Frank McCourt's brother has revealed the novelist may have one final bestseller to deliver from beyond the grave. "I know there's a manuscript on the computer but we haven't had a chance to look at it yet," Malachy McCourt told the Sunday Tribune last week. "There's maybe a novel or another memoir. I know he was talking about going back to Limerick to do some more stuff but I don't really know what it was because we never discussed what we were working on with each other."
Pulitzer Prize-winning author McCourt (78), who passed away in New York three weeks ago, became a publishing sensation with autobiography Angela's Ashes in 1998.
"Frank didn't write books, he wrote them memories down and that's where he stood," McCourt said. "He was always a copious journal keeper. He made notes everywhere and used them for the basis of his books. The idea of another book from Frank is funny because I once suggested to him that he ask his publisher for an advance on a posthumous book but they wouldn't give it to him, because they didn't trust him.

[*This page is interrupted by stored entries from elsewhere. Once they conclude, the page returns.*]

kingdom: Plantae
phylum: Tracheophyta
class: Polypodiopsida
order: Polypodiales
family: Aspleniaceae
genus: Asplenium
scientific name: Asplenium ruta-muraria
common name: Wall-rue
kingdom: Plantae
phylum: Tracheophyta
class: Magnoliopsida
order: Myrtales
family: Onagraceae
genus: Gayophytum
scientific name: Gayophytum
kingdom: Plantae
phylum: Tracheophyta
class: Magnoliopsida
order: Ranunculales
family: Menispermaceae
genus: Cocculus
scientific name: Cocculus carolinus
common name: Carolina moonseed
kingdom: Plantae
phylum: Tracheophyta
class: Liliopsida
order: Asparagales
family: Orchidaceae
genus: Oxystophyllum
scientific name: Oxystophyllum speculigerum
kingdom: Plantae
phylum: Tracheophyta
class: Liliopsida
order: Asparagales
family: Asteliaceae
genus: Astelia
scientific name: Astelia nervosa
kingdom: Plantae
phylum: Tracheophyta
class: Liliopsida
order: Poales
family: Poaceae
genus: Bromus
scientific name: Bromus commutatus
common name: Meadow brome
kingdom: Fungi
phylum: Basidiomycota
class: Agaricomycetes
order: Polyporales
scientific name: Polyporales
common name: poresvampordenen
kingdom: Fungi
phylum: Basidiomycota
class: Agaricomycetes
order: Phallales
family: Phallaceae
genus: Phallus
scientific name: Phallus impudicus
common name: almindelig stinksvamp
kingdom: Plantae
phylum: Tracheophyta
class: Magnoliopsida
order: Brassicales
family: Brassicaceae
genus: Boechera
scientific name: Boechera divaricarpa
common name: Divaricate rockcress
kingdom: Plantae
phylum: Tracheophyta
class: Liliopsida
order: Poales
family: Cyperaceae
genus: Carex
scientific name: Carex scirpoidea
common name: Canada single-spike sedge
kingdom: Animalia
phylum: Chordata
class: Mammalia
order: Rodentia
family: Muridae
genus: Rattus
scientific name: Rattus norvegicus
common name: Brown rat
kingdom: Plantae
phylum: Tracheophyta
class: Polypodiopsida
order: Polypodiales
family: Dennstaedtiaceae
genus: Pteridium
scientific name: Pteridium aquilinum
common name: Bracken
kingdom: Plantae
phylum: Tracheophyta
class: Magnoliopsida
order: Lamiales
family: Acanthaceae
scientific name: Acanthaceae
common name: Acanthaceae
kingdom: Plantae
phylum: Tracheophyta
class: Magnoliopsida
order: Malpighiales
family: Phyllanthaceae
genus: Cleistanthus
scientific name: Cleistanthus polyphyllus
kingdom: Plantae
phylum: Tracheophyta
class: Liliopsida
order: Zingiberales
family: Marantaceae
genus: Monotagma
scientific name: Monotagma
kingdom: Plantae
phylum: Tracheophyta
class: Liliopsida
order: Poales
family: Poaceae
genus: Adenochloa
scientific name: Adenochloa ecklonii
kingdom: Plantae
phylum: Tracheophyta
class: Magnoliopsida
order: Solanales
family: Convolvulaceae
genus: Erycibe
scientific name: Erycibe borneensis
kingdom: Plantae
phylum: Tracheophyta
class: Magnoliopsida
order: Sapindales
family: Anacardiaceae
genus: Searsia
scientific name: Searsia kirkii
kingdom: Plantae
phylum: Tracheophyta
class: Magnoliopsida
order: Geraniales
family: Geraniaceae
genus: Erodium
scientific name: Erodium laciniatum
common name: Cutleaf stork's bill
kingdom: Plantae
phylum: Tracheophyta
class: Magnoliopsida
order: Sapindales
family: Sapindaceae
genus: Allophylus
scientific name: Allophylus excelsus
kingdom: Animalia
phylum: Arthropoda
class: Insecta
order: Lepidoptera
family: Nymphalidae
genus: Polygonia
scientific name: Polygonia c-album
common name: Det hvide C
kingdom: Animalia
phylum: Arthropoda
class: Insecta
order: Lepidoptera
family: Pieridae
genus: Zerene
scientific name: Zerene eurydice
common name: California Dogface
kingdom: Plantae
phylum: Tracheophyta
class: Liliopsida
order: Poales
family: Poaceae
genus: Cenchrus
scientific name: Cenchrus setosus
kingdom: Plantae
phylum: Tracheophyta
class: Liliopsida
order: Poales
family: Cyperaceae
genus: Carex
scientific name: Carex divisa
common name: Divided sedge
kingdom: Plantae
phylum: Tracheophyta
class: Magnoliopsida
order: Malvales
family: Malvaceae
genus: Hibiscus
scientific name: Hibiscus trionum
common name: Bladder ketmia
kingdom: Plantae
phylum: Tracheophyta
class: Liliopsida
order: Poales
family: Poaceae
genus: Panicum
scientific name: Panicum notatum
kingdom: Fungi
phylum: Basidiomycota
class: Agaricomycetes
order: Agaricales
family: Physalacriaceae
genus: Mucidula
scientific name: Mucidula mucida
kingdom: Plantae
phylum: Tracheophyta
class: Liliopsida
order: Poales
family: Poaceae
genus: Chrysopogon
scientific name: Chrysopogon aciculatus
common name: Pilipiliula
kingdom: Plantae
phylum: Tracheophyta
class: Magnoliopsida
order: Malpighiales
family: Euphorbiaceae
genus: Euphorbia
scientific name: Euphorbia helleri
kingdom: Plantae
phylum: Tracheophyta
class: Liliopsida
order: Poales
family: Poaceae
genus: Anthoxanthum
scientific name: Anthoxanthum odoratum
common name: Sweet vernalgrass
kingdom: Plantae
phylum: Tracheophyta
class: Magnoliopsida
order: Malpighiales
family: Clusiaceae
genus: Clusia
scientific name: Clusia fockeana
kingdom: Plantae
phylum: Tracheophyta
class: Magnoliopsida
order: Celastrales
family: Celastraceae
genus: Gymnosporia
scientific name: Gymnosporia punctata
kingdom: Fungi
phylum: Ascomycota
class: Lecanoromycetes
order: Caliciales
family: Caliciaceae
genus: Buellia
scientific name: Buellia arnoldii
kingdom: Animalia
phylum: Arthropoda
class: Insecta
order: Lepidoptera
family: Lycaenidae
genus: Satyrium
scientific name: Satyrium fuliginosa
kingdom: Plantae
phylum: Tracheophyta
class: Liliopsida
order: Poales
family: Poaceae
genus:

They doubted they could get it back [the book] from the beyond."
McCourt's publishers are now benefiting from the worldwide publicity prompted by the author's death last month. "The book sellers in the US tell us Frank's selling out all over the country. He's reached bestselling status again. If it was me, I wish the f**kers would have bought my books while I was still alive."
Another consequence of the author's death has been the huge number of cards and messages of sympathy received by his family from all over the world, including Limerick, where some had objected to the poverty-filled 1930s childhood McCourt portrayed in Angela's Ashes.
Nevertheless, Malachy McCourt says his brother was still receiving disgruntled letters from his home town right up until his death. "It was still going on and Frank would love to hear from them. He always got great craic out of them. In fact he had to go back and have a laugh at all the naysayers in Limerick because they would rather be dead than wrong. For the record, I grew up in exactly the same conditions in Limerick as Frank did. I would say he was f**king right. It happened."
The McCourt family are also at odds with plans in Limerick to erect a statue in memory of the late author. The likeness is planned for a site on Bedford Row, on the same street as a statue of Richard Harris.
"Frank would have howled at the idea of a statue of him. 'Jesus,' he'd have said, 'You're making a laughing stock out of me.' What he would have preferred is a couple of scholarships to some poor kids who don't have a chance. 'Send them to school and university and have a good life and not all the shite I went through.' That's what he would have said."
More than 200 people, including former US president Bill Clinton, attended a New York gathering in memory of Frank McCourt in New York.